╭─ Excerpt provided

Author must write anonymously because of concern that she would lose her job in a part of Utah where discrimination in the work-place is not illegal.
I’ve heard it said that the LDS church doesn’t require anything more from gay people than it does for single heterosexual people: celibacy. I’ve also heard the counter-argument—that celibacy is harder for gay people because they have no hope whatsoever for a sexual relationship with a committed spouse.
This is certainly true. But it is so much more than that. If you are a gay person living in a community (the church) that tells you that you must suppress your sexuality for the sake of that community, it doesn’t just make physical and romantic relationships harder—it affects all of your relationships and makes them harder too.
I will try to relate some of my experiences in order to illustrate this. When I was at BYU I fell in love with my roommate. We were best friends who became something more. We had a brief physical relationship (which was so tame that if we had been an opposite gender couple we wouldn’t have even had to confess to the bishop) but agreed to break it off because we wanted to stay in the church. She left on a mission soon thereafter and I stayed at BYU. I was heartbroken and alone, and because I couldn’t tell anyone what had happened without fear of getting kicked out of school, I swallowed my emotions and began a long journey down the path of repression.

╰─
╭─ Entries provided

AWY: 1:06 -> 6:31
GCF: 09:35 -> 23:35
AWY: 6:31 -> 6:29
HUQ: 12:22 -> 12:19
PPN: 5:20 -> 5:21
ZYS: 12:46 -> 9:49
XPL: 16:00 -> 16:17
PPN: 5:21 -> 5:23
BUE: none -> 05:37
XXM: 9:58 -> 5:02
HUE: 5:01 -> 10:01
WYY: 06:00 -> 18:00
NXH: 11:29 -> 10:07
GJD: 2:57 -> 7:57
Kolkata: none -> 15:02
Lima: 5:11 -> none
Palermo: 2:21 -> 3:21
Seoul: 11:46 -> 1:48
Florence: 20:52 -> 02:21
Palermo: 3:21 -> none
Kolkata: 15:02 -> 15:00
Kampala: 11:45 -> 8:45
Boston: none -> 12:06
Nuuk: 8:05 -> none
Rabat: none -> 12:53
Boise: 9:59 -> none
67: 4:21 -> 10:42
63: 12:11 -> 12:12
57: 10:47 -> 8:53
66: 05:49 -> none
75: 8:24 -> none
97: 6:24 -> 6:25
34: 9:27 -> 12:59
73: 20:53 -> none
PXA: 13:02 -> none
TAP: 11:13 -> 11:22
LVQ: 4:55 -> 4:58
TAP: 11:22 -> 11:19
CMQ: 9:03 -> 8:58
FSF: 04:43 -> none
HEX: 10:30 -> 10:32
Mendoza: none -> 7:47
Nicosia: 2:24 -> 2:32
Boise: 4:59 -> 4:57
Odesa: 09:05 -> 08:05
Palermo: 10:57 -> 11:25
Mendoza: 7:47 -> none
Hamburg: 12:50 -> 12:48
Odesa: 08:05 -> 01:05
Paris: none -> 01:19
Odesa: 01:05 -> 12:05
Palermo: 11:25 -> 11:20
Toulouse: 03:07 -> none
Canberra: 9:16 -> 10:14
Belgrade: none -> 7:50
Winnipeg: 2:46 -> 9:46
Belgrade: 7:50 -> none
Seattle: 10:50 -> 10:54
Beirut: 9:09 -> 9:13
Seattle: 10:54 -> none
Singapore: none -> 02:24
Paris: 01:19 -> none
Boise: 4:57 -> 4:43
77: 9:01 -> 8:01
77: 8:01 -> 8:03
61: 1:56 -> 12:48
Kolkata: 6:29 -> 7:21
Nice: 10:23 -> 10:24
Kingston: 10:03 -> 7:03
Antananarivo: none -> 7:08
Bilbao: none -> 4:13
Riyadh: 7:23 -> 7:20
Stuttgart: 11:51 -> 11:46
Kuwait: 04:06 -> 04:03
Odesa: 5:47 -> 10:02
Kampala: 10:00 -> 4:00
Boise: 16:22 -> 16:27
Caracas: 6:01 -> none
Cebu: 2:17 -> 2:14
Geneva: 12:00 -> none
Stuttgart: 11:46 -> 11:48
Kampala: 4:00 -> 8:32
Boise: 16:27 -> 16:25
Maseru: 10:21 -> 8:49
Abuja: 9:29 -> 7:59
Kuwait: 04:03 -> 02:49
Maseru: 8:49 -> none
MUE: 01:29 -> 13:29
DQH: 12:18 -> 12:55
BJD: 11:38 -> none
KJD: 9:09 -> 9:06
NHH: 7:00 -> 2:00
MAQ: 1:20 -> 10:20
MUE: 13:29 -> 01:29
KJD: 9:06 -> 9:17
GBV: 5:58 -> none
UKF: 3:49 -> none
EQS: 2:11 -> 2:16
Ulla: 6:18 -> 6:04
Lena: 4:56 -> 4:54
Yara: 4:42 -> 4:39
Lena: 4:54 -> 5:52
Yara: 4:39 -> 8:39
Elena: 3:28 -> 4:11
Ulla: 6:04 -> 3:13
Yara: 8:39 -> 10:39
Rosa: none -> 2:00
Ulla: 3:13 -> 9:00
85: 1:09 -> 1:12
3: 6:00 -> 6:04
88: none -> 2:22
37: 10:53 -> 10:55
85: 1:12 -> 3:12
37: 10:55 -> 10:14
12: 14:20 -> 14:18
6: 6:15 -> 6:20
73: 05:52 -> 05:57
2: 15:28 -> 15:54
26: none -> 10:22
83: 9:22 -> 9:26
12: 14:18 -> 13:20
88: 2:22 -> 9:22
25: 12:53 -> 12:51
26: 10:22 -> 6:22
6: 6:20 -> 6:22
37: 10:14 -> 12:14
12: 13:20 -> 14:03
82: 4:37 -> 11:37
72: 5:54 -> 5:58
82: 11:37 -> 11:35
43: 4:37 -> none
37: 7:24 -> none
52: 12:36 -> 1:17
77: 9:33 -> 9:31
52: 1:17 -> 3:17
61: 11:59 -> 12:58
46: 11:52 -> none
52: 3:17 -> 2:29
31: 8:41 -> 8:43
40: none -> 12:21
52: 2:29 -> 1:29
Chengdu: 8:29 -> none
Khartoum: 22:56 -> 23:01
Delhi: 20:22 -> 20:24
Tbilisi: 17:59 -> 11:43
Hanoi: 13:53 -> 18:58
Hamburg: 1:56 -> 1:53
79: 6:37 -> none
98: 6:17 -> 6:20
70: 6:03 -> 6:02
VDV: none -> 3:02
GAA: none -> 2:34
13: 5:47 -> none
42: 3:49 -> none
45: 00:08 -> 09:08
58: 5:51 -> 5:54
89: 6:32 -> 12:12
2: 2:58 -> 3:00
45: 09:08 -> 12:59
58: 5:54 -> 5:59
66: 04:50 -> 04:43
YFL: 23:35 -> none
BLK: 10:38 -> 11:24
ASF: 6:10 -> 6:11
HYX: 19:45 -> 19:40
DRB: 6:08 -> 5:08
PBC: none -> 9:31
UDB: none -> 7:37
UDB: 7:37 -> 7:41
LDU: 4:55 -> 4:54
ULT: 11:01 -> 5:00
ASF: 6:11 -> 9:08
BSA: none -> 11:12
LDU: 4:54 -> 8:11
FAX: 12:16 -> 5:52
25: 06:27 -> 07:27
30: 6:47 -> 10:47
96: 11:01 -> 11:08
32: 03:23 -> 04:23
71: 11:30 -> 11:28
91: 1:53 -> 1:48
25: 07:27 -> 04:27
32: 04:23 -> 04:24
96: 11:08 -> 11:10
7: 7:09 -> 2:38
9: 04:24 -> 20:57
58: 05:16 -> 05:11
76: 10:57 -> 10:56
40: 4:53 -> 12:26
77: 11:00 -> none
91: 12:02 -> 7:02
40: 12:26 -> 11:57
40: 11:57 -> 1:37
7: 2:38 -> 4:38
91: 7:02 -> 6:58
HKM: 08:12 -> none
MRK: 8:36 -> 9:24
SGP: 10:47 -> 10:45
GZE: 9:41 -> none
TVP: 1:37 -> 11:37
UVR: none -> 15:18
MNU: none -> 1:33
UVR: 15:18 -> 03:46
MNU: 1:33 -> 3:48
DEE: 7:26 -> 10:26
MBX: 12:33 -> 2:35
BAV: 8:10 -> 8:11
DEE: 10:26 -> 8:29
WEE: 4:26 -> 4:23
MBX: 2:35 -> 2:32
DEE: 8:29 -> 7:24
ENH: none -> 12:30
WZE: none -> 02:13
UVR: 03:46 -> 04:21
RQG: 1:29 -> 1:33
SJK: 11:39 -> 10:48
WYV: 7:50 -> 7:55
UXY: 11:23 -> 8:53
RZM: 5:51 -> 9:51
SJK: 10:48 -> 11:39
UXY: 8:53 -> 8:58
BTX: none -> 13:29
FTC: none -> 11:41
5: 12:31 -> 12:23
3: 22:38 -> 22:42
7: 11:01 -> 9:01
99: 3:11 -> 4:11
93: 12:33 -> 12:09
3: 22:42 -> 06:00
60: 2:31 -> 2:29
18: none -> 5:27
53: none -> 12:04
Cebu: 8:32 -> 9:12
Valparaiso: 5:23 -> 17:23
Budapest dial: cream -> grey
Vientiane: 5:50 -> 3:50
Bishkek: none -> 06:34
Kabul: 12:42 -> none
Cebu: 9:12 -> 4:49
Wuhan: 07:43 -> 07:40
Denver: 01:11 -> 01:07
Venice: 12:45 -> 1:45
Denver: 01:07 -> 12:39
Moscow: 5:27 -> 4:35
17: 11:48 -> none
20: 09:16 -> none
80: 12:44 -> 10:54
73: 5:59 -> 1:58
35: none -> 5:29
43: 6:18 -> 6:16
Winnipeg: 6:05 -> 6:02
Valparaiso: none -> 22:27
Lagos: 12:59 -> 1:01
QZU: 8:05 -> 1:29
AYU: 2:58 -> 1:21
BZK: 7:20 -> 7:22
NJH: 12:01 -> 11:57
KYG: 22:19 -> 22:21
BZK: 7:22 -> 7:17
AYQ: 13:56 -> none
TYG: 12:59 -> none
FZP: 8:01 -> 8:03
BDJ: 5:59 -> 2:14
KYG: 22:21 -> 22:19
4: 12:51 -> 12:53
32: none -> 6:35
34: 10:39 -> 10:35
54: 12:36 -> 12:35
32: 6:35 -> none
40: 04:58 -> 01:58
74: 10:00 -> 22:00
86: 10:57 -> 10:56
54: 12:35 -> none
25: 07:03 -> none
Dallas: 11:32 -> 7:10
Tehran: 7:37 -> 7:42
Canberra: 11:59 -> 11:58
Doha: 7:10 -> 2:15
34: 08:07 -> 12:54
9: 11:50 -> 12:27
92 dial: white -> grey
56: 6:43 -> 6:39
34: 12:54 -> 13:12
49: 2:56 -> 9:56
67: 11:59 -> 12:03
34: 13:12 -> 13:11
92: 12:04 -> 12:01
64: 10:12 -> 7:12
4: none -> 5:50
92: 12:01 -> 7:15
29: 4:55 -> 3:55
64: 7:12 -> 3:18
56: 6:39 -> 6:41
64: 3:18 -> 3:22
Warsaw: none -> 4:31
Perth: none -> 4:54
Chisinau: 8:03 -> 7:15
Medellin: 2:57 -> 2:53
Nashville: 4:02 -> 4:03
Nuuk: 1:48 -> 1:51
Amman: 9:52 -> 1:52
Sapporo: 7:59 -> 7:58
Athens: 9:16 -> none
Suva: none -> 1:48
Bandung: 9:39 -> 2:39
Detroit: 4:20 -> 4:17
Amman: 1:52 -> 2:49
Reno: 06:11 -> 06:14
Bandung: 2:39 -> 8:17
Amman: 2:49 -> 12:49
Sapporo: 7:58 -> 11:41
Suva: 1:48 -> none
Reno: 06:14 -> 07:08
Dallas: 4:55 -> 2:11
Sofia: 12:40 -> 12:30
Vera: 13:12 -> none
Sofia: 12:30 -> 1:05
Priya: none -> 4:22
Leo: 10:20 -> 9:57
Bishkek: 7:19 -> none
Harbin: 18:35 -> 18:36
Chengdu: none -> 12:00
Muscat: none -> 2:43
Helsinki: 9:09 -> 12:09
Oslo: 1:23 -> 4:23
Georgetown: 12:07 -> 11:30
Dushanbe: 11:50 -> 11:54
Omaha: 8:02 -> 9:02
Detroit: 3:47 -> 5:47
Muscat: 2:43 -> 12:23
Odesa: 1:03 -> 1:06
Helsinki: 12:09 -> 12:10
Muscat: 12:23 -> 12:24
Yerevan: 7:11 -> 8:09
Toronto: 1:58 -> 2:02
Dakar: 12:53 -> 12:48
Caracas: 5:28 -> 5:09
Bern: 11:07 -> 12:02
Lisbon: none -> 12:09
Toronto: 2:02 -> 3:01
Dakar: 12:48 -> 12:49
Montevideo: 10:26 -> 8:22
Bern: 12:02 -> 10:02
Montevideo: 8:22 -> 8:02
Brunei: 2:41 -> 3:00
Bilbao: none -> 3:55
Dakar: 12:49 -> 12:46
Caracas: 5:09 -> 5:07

╰─

§ **Complete the following**
**1)** Please restate word for word the part of the essay from "I will try to" up to and including "path of repression.".
**2)** Decide whether each statement agrees with the essay, answering yes or no and quoting the essay's deciding words: (a) The writer's roommate went on a mission after the two ended their relationship. (b) The writer left BYU at the same time as the roommate. (c) The writer told friends what had happened with the roommate.
These records have no connection to the essay.

§ **Responses to the exercise**
**1)**
I will try to relate some of my experiences in order to illustrate this. When I was at BYU I fell in love with my roommate. We were best friends who became something more. We had a brief physical relationship (which was so tame that if we had been an opposite gender couple we wouldn’t have even had to confess to the bishop) but agreed to break it off because we wanted to stay in the church. She left on a mission soon thereafter and I stayed at BYU. I was heartbroken and alone, and because I couldn’t tell anyone what had happened without fear of getting kicked out of school, I swallowed my emotions and began a long journey down the path of repression.

**2)**
(a) Yes: "She left on a mission soon thereafter"
(b) No: "I stayed at BYU"
(c) No: "I couldn’t tell anyone what had happened without fear of getting kicked out of school"